OpenAI has introduced Codex Security, a research-preview application security agent built to find complex vulnerabilities, validate them and propose fixes inside real repositories.
In its launch post, the company said the tool was rolling out in Codex web to ChatGPT Pro, Enterprise, Business and Edu users, positioning it as a way to reduce noise and triage burden for security teams.
In a follow-up post, OpenAI claims Codex Security is not designed to begin with a static application security testing report.
Instead, the company said the system starts with repository architecture, trust boundaries and intended behavior, then validates whether apparent defenses actually hold before surfacing issues to humans.

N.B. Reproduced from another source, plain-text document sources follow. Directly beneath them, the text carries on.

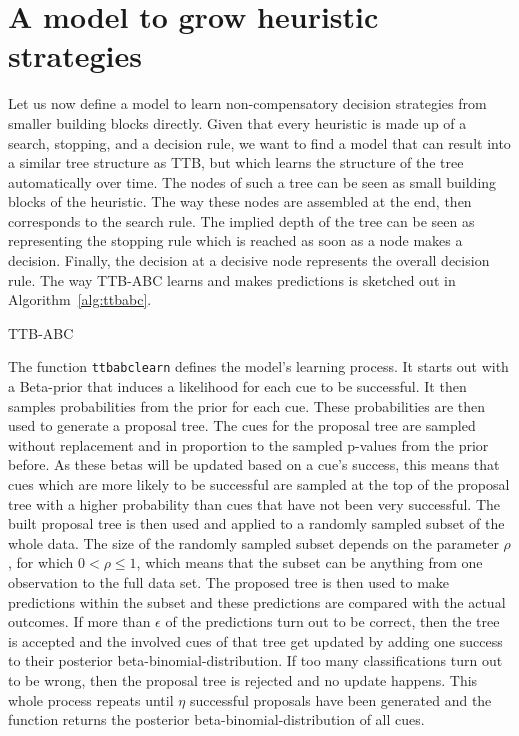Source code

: \documentclass[a4paper,man, natbib]{apa6}
\begin{document}
\section{A model to grow heuristic strategies}
Let us now define a model to learn non-compensatory decision strategies from smaller building blocks directly. Given that every heuristic is made up of a search, stopping, and a decision rule, we want to find a model that can result into a similar tree structure as TTB, but which learns the structure of the tree automatically over time. The nodes of such a tree can be seen as small building blocks of the heuristic.  The way these nodes are assembled at the end, then corresponds to the search rule. The implied depth of the tree can be seen as representing the stopping rule which is reached as soon as a node makes a decision. Finally, the decision at a decisive node represents the overall decision rule. The way TTB-ABC learns and makes predictions is sketched out in Algorithm~\ref{alg:ttbabc}.\\

\FloatBarrier
\begin{algorithm}
\caption{TTB-ABC}
\label{alg:ttbabc}

\end{algorithm}
\FloatBarrier

The function \texttt{ttbabclearn} defines the model's learning process. It starts out with a Beta-prior that induces a likelihood for each cue to be successful. It then samples probabilities from the prior for each cue. These probabilities are then used to generate a proposal tree. The cues for the proposal tree are sampled without replacement and in proportion to the sampled p-values from the prior before. As these betas will be updated based on a cue's success, this means that cues which are more likely to be successful are sampled at the top of the proposal tree with a higher probability than cues that have not been very successful. The built proposal tree is then used and applied to a randomly sampled subset of the whole data. The size of the randomly sampled subset depends on the parameter $\rho$, for which $0<\rho\leq1$, which means that the subset can be anything from one observation to the full data set. The proposed tree is then used to make predictions within the subset and these predictions are compared with the actual outcomes. If more than $\epsilon$ of the predictions turn out to be correct, then the tree is accepted and the involved cues of that tree get updated by adding one success to their posterior beta-binomial-distribution. If too many classifications turn out to be wrong, then the proposal tree is rejected and no update happens. This whole process repeats until $\eta$ successful proposals have been generated and the function returns the posterior beta-binomial-distribution of all cues.
\end{document}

Where GitHub and Anthropic are moving at the same time
GitHub said on March 5 that Copilot code review usage had grown 10x since launch and now accounts for more than one in five code reviews on GitHub.
In a separate post the same day, the company said the feature had moved to an agentic tool-calling architecture that gathers broader repository context to improve comment quality and reduce noise.
Anthropic is also moving into the same workflow. It’s Claude Code documentation says automated security reviews can run on demand or through GitHub Actions on pull requests, with findings surfaced for review before merge. Anthropic says those reviews are meant to complement, not replace, existing security practices and manual review.
Why all three vendors are moving toward review at the same time
Taken together, the releases show vendors putting more emphasis on review and validation as AI-generated code volumes rise. OpenAI’s said agents are accelerating software development and making security review a more critical bottleneck.
GitHub’s made a similar case in broader pull request review, framing code review as a growing layer of day-to-day engineering work as AI increases the volume of changes teams must assess.
The developer caution data the market is responding to
The push into review is landing against a backdrop of continued developer caution. Google Cloud’s 2024 DORA report said 39% of respondents had little or no trust in AI-generated code and found that greater AI adoption was associated with lower delivery stability.
Google Cloud’s 2025 DORA announcement said AI adoption showed a positive relationship with throughput and product performance, while continuing to show a negative relationship with delivery stability.
Stack Overflow’s 2025 developer survey found more respondents distrusted the accuracy of AI tools than trusted it, at 46% versus 33%. Veracode’s 2025 GenAI code security report said AI-generated code introduced risky security flaws in 45% of tests.
Where OpenAI is drawing its competitive line
That context helps explain why OpenAI used its post to narrow the claim. The company said SAST tools remain important, but argued that many serious vulnerabilities are not just source-to-sink problems.
Its examples focused instead on failures of constraints, sequencing and interpretation, where code appears to validate or sanitize input but does not preserve the security property the system depends on.
The narrower claim gives OpenAI a more specific position in a market where vendors are increasingly tying AI coding tools to review, validation and security workflows before code is merged.